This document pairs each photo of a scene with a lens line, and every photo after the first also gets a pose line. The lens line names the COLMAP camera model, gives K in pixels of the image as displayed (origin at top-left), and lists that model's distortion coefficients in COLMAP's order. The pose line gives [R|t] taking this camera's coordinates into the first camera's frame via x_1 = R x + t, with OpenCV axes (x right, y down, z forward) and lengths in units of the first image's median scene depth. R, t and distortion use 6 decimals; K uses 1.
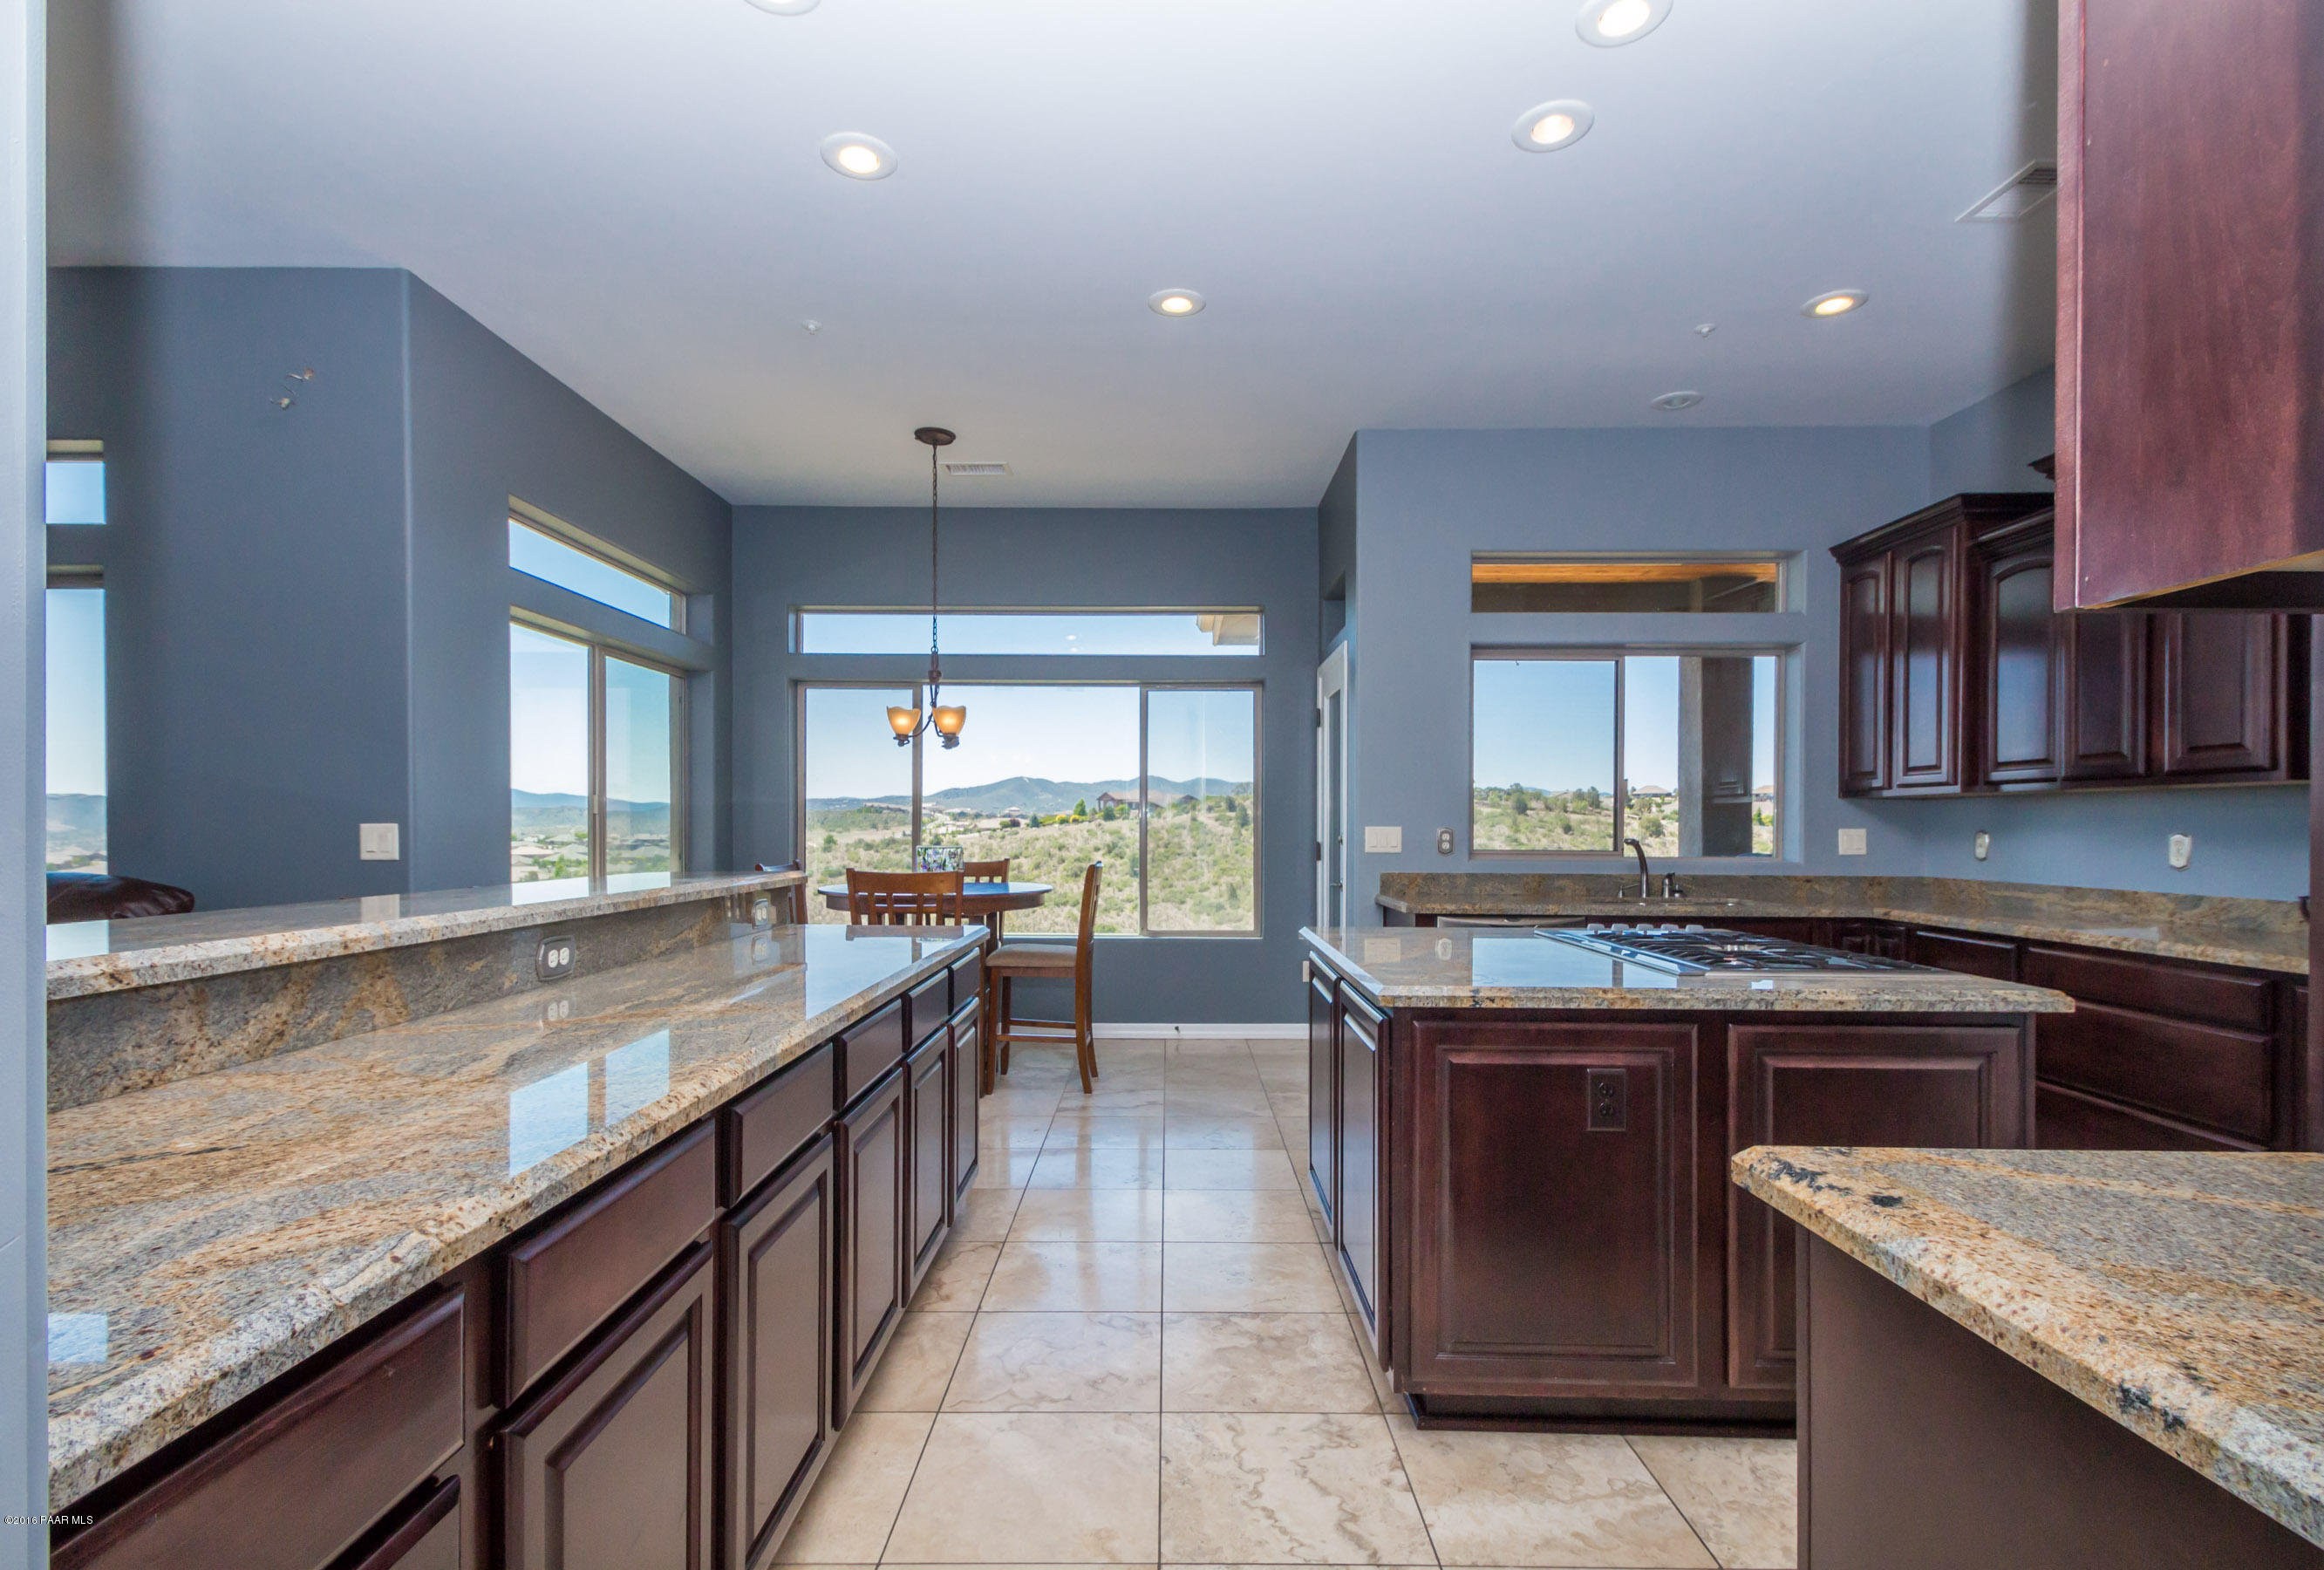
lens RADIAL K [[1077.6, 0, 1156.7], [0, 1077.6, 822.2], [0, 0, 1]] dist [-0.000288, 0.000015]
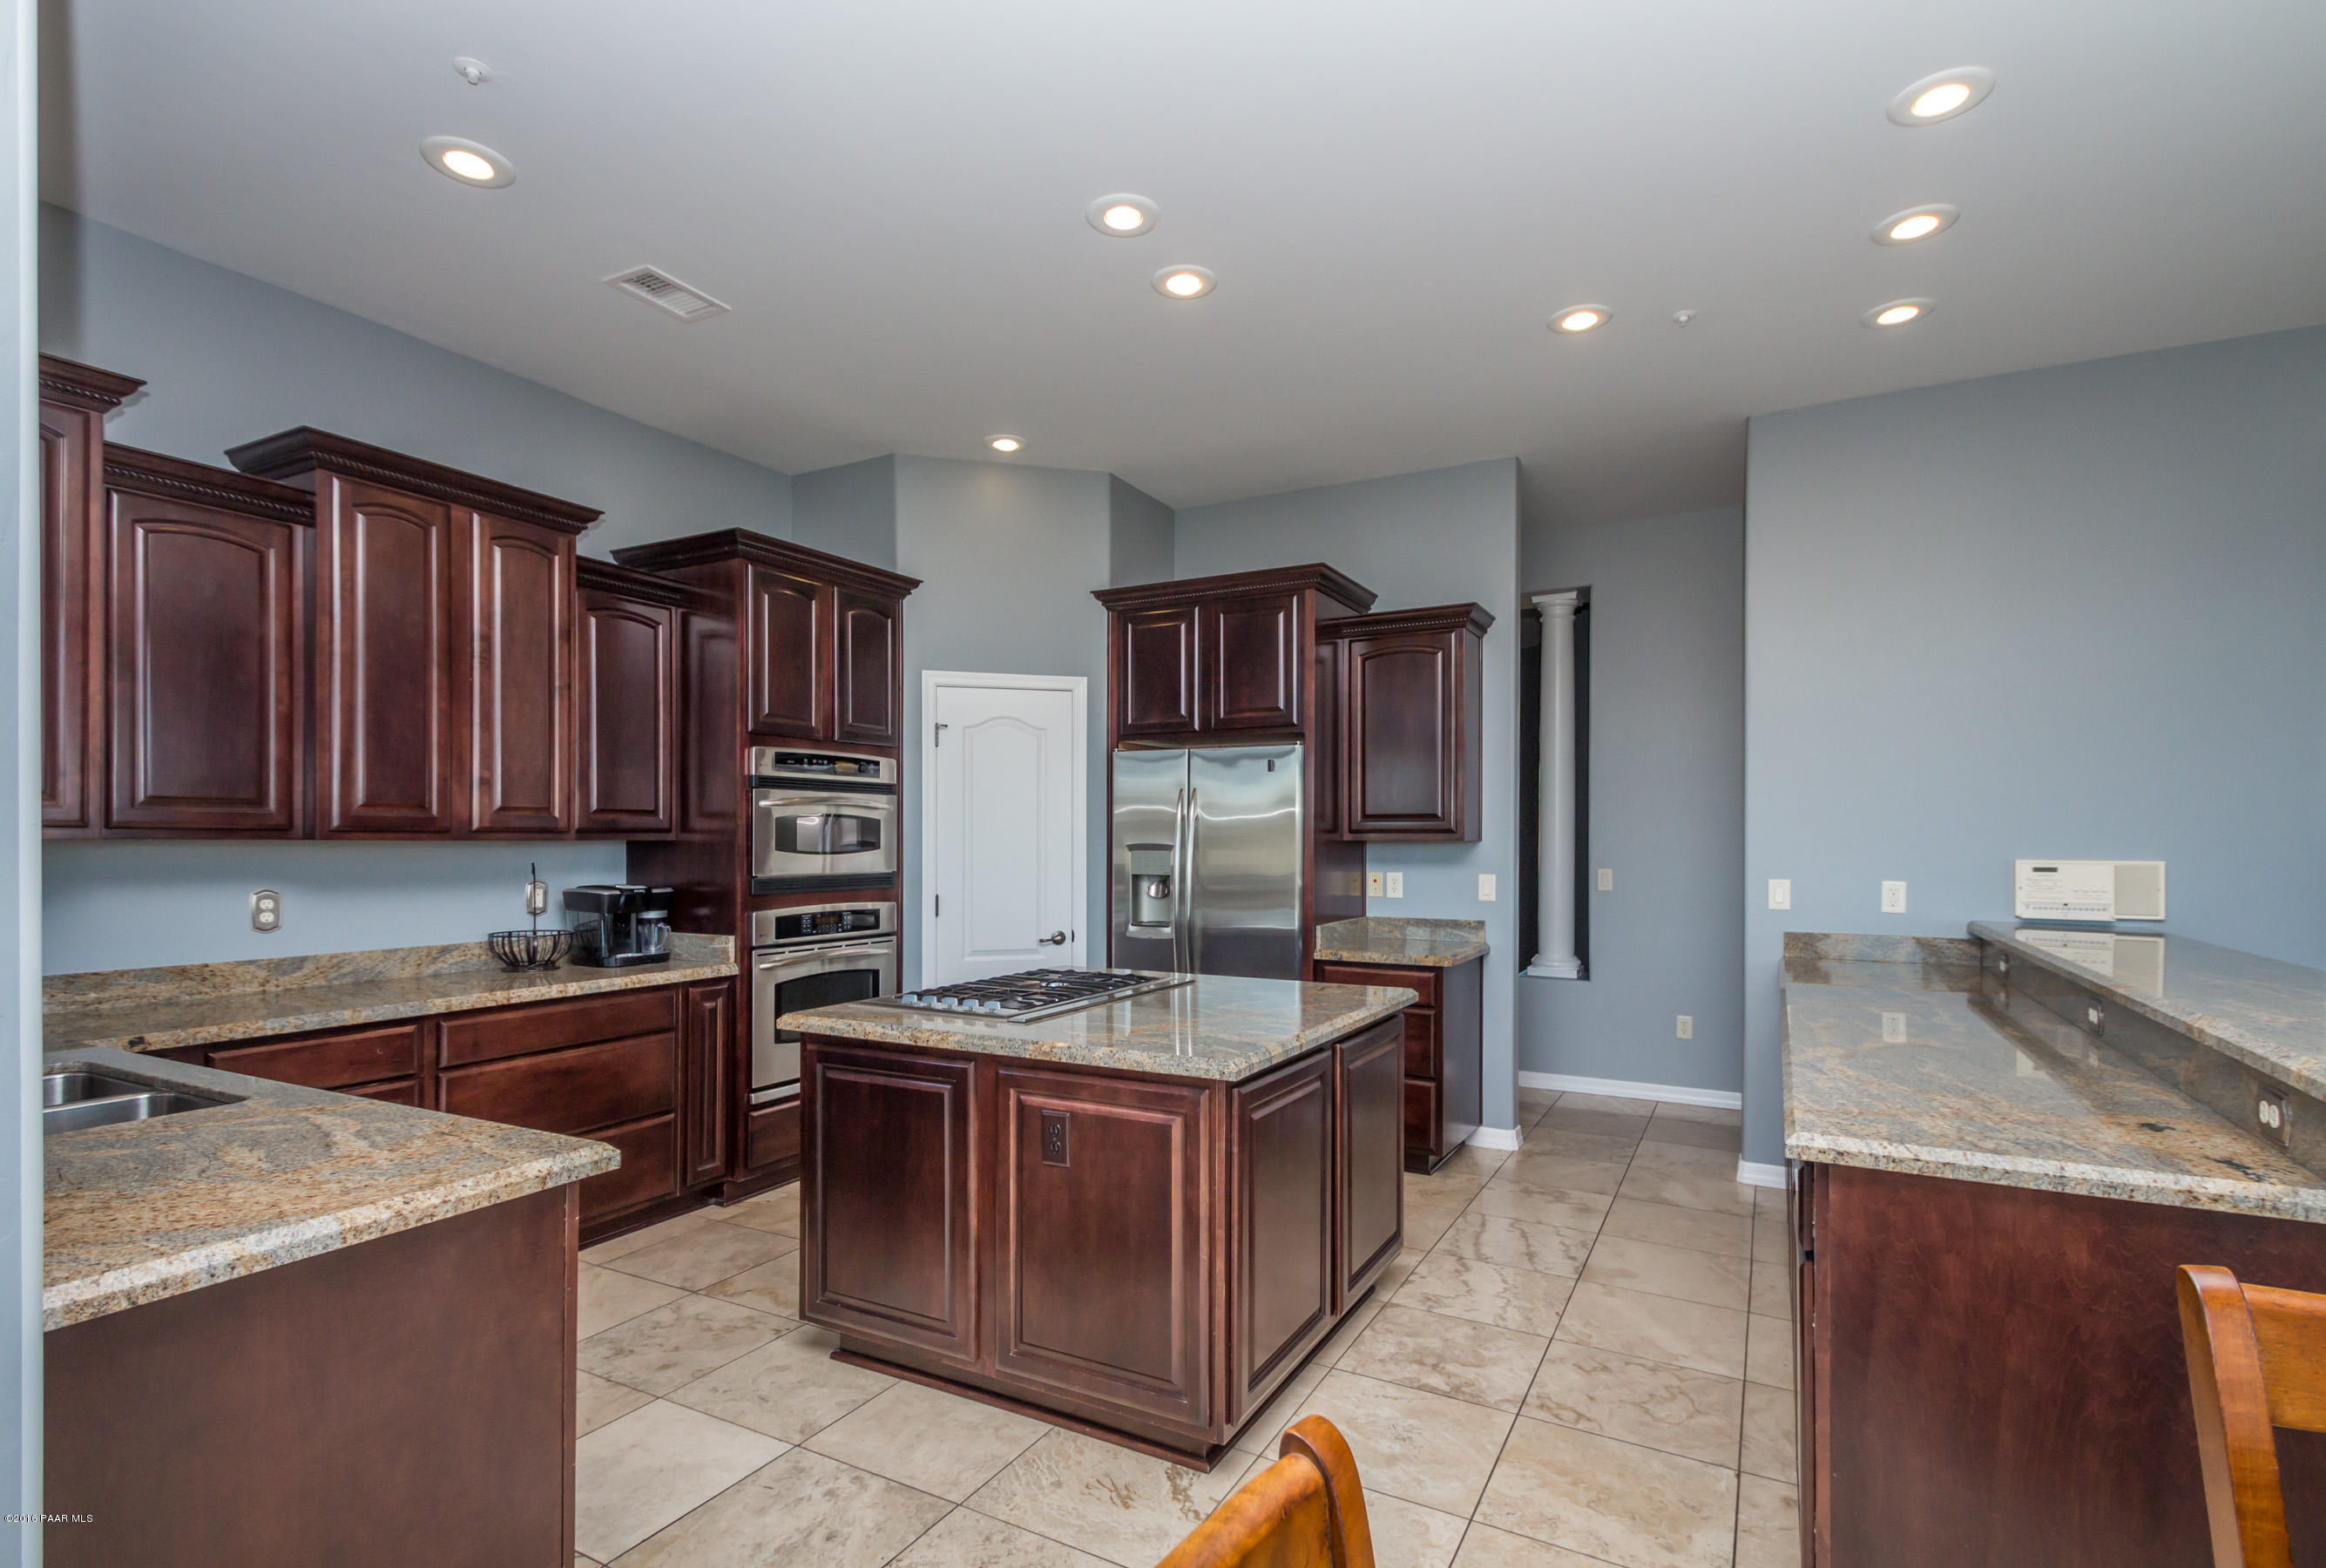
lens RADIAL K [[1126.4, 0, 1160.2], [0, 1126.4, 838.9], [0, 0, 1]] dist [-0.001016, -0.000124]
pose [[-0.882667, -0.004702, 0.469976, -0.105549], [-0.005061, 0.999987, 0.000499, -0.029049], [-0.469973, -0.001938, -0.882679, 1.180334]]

● Your goal
Leave out the pictures, then return every line of the data exactly.

● Answer to the exercise
This document pairs each photo of a scene with a lens line, and every photo after the first also gets a pose line. The lens line names the COLMAP camera model, gives K in pixels of the image as displayed (origin at top-left), and lists that model's distortion coefficients in COLMAP's order. The pose line gives [R|t] taking this camera's coordinates into the first camera's frame via x_1 = R x + t, with OpenCV axes (x right, y down, z forward) and lengths in units of the first image's median scene depth. R, t and distortion use 6 decimals; K uses 1.
lens RADIAL K [[1077.6, 0, 1156.7], [0, 1077.6, 822.2], [0, 0, 1]] dist [-0.000288, 0.000015]
lens RADIAL K [[1126.4, 0, 1160.2], [0, 1126.4, 838.9], [0, 0, 1]] dist [-0.001016, -0.000124]
pose [[-0.882667, -0.004702, 0.469976, -0.105549], [-0.005061, 0.999987, 0.000499, -0.029049], [-0.469973, -0.001938, -0.882679, 1.180334]]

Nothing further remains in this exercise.